Le père de Bursztyn fonda une petite usine textile qui devint prospère et permit à la famille de s'élever au rang des industriels les plus influents d'un pays en pleine modernisation. Ce succès permit également à Feliza de faire des études à Bogota, puis à l'Art Students League de New York pour étudier la peinture[2], et enfin à l'Académie de la Grande Chaumière à Paris pour étudier la sculpture. À l'Académie de la Grande Chaumière, elle fut l'élève du sculpteur cubiste Ossip Zadkine.

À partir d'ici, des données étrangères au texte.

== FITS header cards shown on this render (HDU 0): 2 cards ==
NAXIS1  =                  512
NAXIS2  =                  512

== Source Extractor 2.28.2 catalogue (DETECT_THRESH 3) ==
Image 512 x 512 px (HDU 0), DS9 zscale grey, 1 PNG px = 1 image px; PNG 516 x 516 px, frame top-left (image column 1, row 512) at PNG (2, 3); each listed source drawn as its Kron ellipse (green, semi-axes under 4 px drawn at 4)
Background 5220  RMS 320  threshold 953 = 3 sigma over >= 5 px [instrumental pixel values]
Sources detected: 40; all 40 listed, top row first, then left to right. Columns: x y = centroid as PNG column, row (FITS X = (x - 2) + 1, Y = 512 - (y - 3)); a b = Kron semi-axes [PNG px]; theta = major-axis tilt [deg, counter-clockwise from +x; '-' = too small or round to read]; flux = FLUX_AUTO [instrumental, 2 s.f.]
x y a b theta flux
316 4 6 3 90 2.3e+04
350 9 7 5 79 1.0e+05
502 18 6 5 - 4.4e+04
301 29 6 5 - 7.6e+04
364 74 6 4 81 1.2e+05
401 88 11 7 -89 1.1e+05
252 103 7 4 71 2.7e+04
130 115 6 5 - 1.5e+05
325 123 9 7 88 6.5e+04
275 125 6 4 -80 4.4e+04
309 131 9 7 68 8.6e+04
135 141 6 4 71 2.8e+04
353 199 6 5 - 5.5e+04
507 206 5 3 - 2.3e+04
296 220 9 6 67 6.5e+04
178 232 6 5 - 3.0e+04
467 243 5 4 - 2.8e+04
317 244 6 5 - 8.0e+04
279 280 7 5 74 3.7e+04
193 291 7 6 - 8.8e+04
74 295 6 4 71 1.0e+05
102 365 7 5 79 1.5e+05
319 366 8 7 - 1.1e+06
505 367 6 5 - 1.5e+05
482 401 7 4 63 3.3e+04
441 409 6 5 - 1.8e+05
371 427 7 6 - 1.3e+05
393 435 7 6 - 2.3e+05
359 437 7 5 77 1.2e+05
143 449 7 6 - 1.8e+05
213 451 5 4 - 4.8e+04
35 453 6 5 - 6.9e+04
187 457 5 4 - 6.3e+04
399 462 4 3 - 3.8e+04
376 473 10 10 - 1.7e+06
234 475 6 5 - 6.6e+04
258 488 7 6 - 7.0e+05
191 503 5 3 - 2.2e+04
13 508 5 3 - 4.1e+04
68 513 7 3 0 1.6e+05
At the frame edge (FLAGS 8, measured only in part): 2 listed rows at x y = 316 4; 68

Lors de son second séjour en Europe, elle apprit à fondre et à travailler le métal de récupération auprès du sculpteur César Baldaccini[3].
En 1960, elle décide d'aménager une partie de l'usine de son père en atelier d'artiste[4]. Elle explore peu à peu l'utilisation de différents matériaux et commence à utiliser du métal de récupération sous l'influence de l'œuvre de César Baldaccini. Bursztyn appartient à une génération d'artistes qui a su redéfinir la sculpture en Colombie.

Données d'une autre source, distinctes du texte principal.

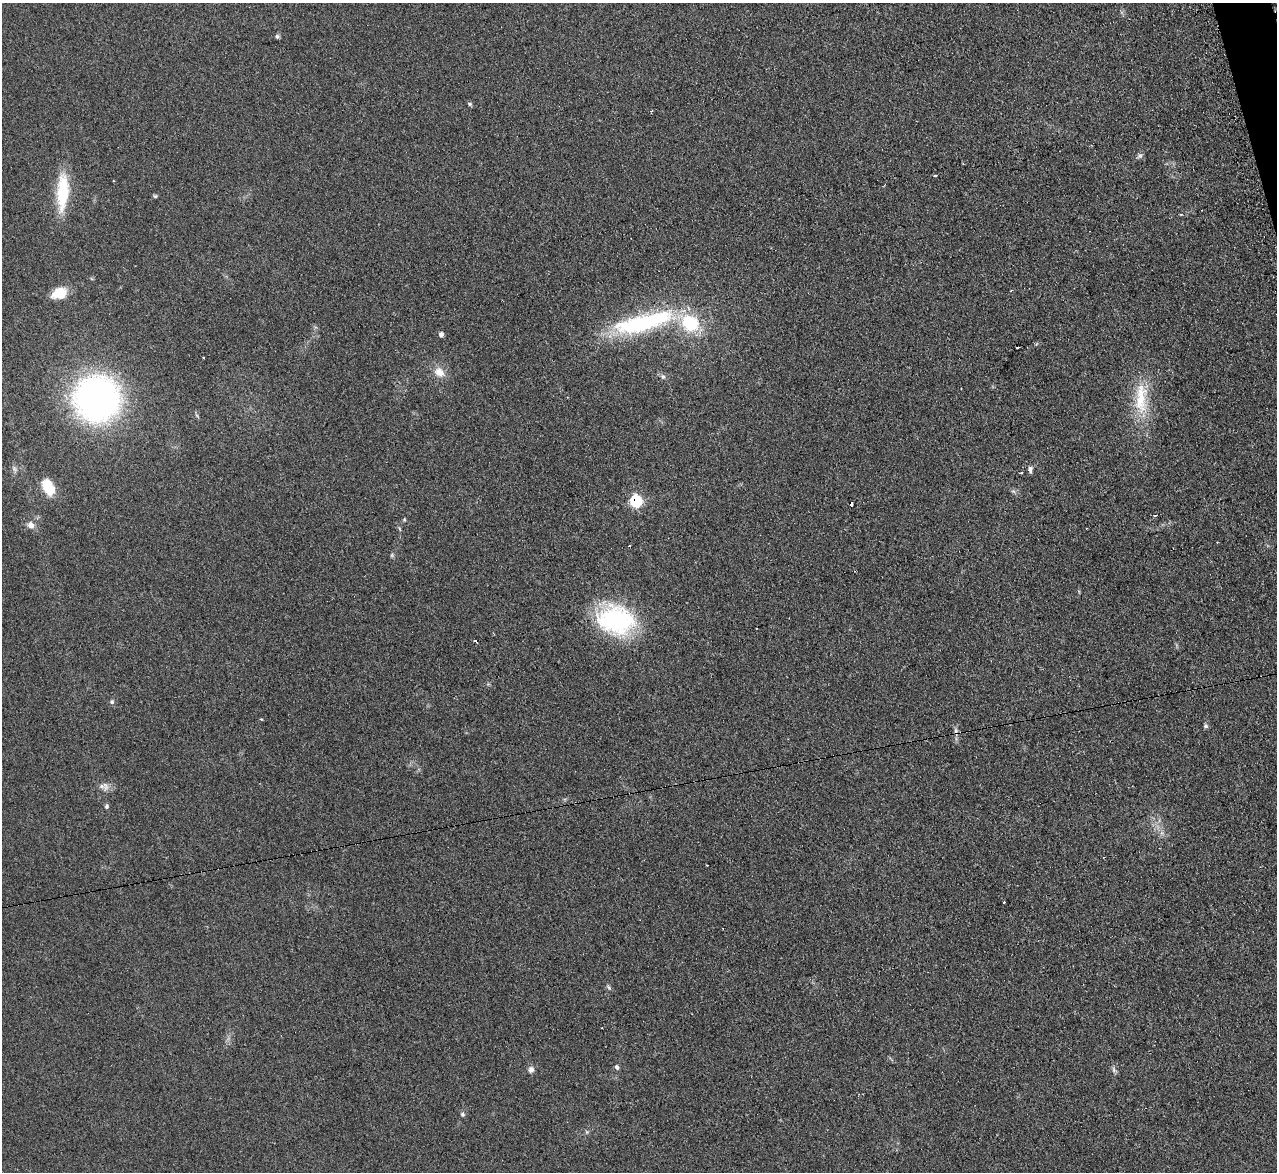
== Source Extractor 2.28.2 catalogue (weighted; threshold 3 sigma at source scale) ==
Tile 10 of 4 x 4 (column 2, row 3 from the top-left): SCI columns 1295-2569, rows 1433-2602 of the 5128 x 5082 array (HDU 1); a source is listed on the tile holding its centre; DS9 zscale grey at full resolution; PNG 1279 x 1174 px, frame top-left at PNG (2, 3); no overlay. Shown black and unused: <1% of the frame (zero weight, under 2 of 3 exposures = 2% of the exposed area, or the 3 px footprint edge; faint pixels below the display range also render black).
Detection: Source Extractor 2.28.2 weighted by HDU 2 'WHT'; one run over the whole footprint, this tile lists its part. Background 0.221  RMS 0.015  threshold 0.0671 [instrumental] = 3 sigma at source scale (4.5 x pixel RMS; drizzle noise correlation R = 1.50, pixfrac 1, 0.05/0.05 arcsec/px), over >= 5 px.
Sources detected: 42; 3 cosmic-ray / hot-pixel residue — not listed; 1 inside a brighter listed object's ellipse — not listed separately; the other 38 listed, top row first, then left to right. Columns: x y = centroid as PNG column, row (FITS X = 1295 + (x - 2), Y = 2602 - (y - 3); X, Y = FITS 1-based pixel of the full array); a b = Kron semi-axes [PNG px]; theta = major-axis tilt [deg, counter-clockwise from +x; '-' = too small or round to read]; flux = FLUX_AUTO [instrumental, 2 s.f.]
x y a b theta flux
277 36 6 6 - 2.8
470 104 6 5 - 2.3
1140 156 8 5 36 3.4
935 175 3 3 - 3.5
63 192 43 13 87 71
155 196 5 5 - 2
1181 214 4 3 - 1.7
59 293 16 11 17 32
643 323 82 19 14 190
441 334 6 5 - 4.6
1017 347 3 3 - 18
203 357 2 2 - 1.5
439 372 15 11 -40 17
663 377 7 5 -51 3.5
1141 398 49 16 88 63
97 399 41 39 11 530
14 469 9 5 -71 4.1
1030 469 9 5 90 4.1
49 488 19 10 -61 44
636 501 6 6 - 140
851 504 3 3 - 25
1155 515 4 2 - 4.3
31 525 10 9 - 8.8
400 529 6 3 -70 1.7
392 555 6 4 72 2
616 620 40 30 -12 180
475 641 4 3 - 1.7
112 702 6 6 - 2.9
1206 726 6 6 - 2.8
105 786 13 8 -75 8.1
107 806 6 4 66 2.9
1004 902 3 3 - 2.3
609 987 8 4 -56 2.7
617 1067 6 5 - 3.7
531 1069 8 8 - 5.5
1114 1070 9 5 -83 4
462 1114 7 6 - 2.8
587 1132 6 4 -71 1.9
Overlapping masked pixels (flux is a lower limit): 1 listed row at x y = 636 501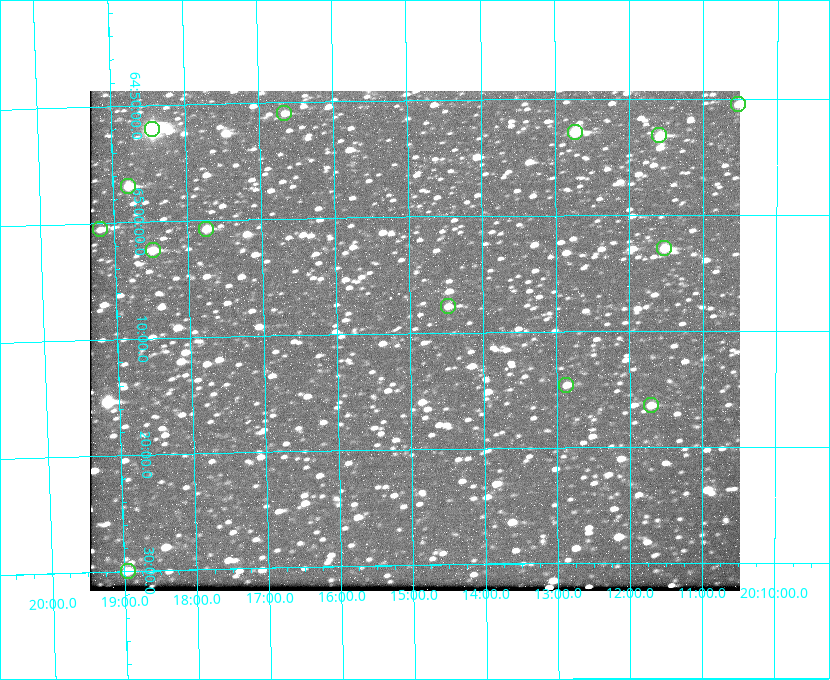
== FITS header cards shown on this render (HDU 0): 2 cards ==
NAXIS1  =                  650 / Width of table row in bytes
NAXIS2  =                  500 / Number of rows in table

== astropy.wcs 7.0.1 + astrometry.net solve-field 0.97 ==
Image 650 x 500 px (HDU 0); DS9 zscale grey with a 90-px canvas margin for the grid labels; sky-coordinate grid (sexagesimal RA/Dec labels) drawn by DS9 from the SOLVED WCS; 14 Tycho-2 reference stars matched to detected sources circled (green)
Header WCS: none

L'atelier de Bursztyn à Bogota était un lieu de rassemblement pour de nombreux écrivains, artistes et intellectuels, dont Gabriel García Márquez, Alejandro Obregón, Marta Traba, Álvaro Cepeda Samudio, Santiago García, Jorge Gaitán Durán, Fernando Martínez Sanabria et Hernando Valencia Goelkel. En 1981, elle s'exile au Mexique en raison des problèmes politiques et sociaux en Colombie.

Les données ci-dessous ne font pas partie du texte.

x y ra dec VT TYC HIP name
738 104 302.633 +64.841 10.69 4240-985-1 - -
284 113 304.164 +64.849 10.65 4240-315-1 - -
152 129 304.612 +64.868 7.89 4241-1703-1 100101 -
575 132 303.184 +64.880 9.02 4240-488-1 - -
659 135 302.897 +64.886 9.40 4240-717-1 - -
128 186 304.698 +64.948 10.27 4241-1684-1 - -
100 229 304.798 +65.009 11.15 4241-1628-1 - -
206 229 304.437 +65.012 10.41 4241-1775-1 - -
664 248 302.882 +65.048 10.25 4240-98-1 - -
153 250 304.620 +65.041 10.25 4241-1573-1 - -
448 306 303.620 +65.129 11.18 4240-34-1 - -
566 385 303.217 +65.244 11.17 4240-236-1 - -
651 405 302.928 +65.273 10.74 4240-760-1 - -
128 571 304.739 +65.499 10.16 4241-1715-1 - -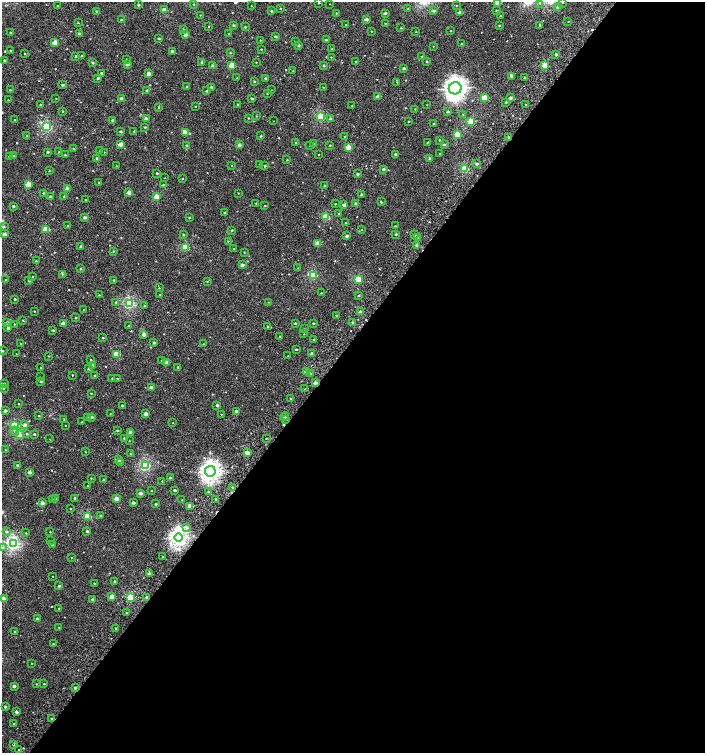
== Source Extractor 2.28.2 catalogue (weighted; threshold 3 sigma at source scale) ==
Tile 12 of 4 x 4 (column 4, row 3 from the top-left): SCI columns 4423-5828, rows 1507-3007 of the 6059 x 6037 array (HDU 1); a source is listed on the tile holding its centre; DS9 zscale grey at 2 x 2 block average (1 PNG px = mean of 2 x 2 image px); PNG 707 x 755 px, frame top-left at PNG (2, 2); each listed source drawn as its Kron ellipse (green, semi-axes under 4 px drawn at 4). Shown black and unused: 54% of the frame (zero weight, under 2 of 3 exposures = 2% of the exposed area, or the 3 px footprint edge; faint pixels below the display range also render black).
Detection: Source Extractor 2.28.2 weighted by HDU 2 'WHT'; one run over the whole footprint, this tile lists its part. Background 7.31e-04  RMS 0.0038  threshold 0.0169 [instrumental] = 3 sigma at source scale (4.5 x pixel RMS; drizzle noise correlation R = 1.50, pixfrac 1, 0.0396/0.0396 arcsec/px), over >= 5 px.
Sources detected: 410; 9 cosmic-ray / hot-pixel residue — neither listed nor drawn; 1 coinciding with a brighter row at this scale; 3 inside a brighter listed object's ellipse — not listed separately; the other 397 listed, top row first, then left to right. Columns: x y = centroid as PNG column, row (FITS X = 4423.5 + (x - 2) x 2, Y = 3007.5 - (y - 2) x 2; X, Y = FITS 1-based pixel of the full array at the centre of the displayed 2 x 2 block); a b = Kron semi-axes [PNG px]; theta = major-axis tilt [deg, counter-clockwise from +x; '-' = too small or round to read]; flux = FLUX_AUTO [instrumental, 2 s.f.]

Le , elle épouse Lawrence Fleischer avec lequel elle aura trois filles : Jannette, Bethina et Michelle. Le , Michelle donne naissance à une fille qu’elle prénomme Feliza[2]. Bursztyn mourut en exil à Paris le , léguant une grande partie de son œuvre au ministère colombien de la Culture et au Musée national de Colombie[1].
Bursztyn est une artiste colombienne qui a développé une approche originale de l'art cinétique. Elle n'a jamais caché son soutien aux mouvements d'opposition de gauche et ses œuvres vont être de plus en plus clairement critiques envers les élites politiques et religieuses. Après un voyage à Cuba, elle trouve la police colombienne à son domicile, qui l'accuse de faire passer des armes aux partisans par son atelier. Elle obtient l'asile politique au Mexique, puis immigre à Paris. Elle décèdera d'une crise cardiaque peu de temps après[5].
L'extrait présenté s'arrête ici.